[[ Exercise material, beginning ]]
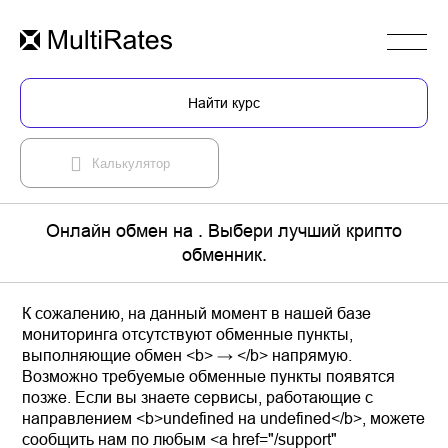
Найти курс
Калькулятор
Онлайн обмен на . Выбери лучший крипто
обменник.
К сожалению, на данный момент в нашей базе
мониторинга отсутствуют обменные пункты,
выполняющие обмен <b> → </b> напрямую.
Возможно требуемые обменные пункты появятся
позже. Если вы знаете сервисы, работающие с
направлением <b>undefined на undefined</b>, можете
сообщить нам по любым <a href="/support"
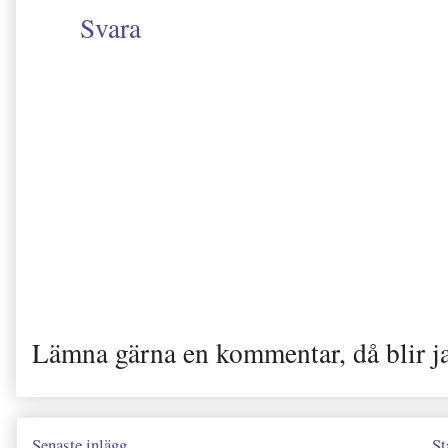
Svara
Lämna gärna en kommentar, då blir j
Senaste inlägg
St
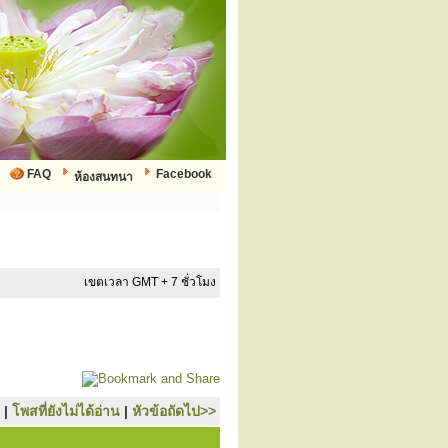
FAQ
Facebook
ห้องสนทนา
เขตเวลา GMT + 7 ชั่วโมง
|
โพสที่ยังไม่ได้อ่าน
|
หัวข้อถัดไป>>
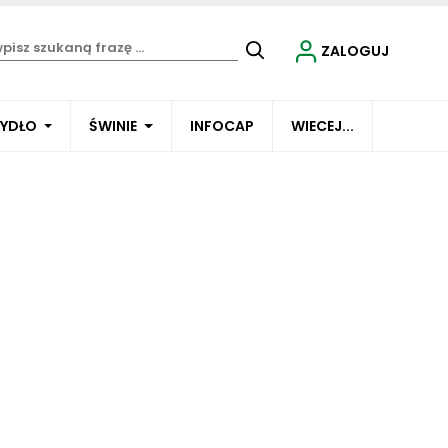
ZALOGUJ
BYDŁO
ŚWINIE
INFOCAP
WIECEJ...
[[ Exercise material, end ]]
▶ About this exercise: Check each line of the records for the string "пункты" and state how many lines contain it. Give only the number.

▶ Answer to the problem: 2